**Your instructions**
Repeat, word for word and with nothing added, each line from the one containing "Whether you go" to the final line of the data, keeping both ends. Pictures are not part of the copy.
::: Material for this task
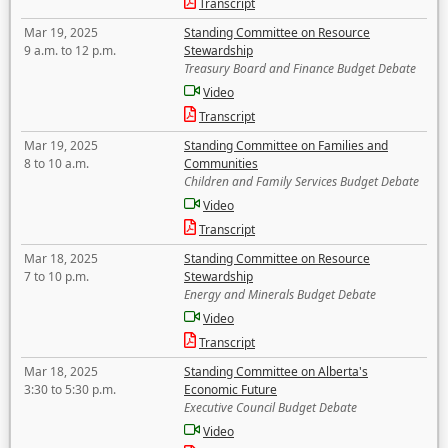
Transcript
Mar 19, 2025
Standing Committee on Resource
9 a.m. to 12 p.m.
Stewardship
Treasury Board and Finance Budget Debate
Video
Transcript
Mar 19, 2025
Standing Committee on Families and
8 to 10 a.m.
Communities
Children and Family Services Budget Debate
Video
Transcript
Mar 18, 2025
Standing Committee on Resource
7 to 10 p.m.
Stewardship
Energy and Minerals Budget Debate
Video
Transcript
Mar 18, 2025
Standing Committee on Alberta's
3:30 to 5:30 p.m.
Economic Future
Executive Council Budget Debate
Video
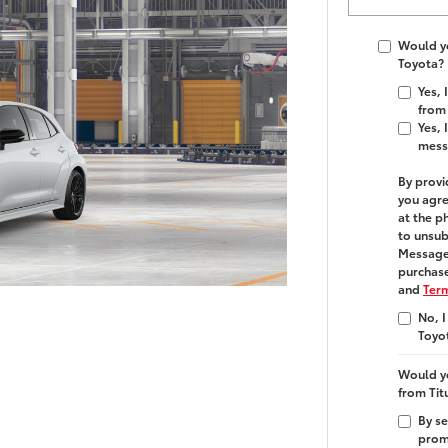
Would yo
Toyota?
Yes,
from 
Yes, 
mess
By provi
you agre
at the p
to unsub
Message 
purchase
and
Term
No, I
Toyo
Would yo
from Tit
By se
promo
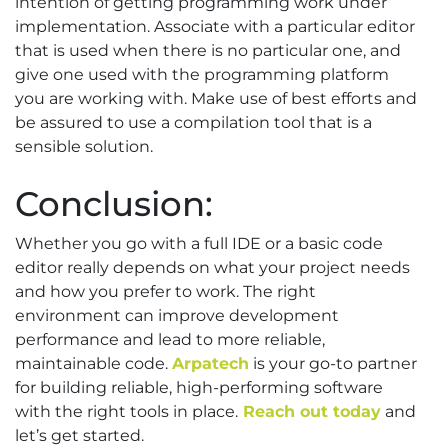
intention of getting programming work under
implementation. Associate with a particular editor
that is used when there is no particular one, and
give one used with the programming platform
you are working with. Make use of best efforts and
be assured to use a compilation tool that is a
sensible solution.
Conclusion:
Whether you go with a full IDE or a basic code
editor really depends on what your project needs
and how you prefer to work. The right
environment can improve development
performance and lead to more reliable,
maintainable code.
Arpatech
is your go-to partner
for building reliable, high-performing software
with the right tools in place.
Reach out today
and
let’s get started.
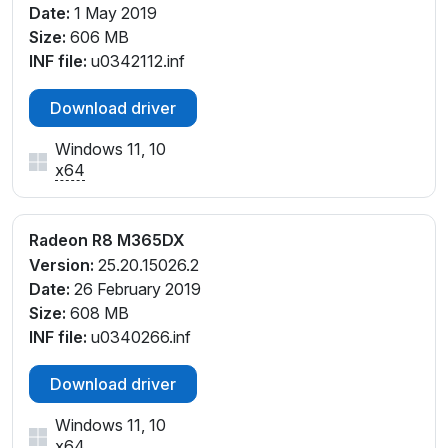
Date:
1 May 2019
Size:
606 MB
INF file:
u0342112.inf
Download driver
Windows 11, 10
x64
Radeon R8 M365DX
Version:
25.20.15026.2
Date:
26 February 2019
Size:
608 MB
INF file:
u0340266.inf
Download driver
Windows 11, 10
x64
::::::
**Your solution**
Whether you go with a full IDE or a basic code
editor really depends on what your project needs
and how you prefer to work. The right
environment can improve development
performance and lead to more reliable,
maintainable code.
Arpatech
is your go-to partner
for building reliable, high-performing software
with the right tools in place.
Reach out today
and
let’s get started.
Date:
1 May 2019
Size:
606 MB
INF file:
u0342112.inf
Download driver
Windows 11, 10
x64
Radeon R8 M365DX
Version:
25.20.15026.2
Date:
26 February 2019
Size:
608 MB
INF file:
u0340266.inf
Download driver
Windows 11, 10
x64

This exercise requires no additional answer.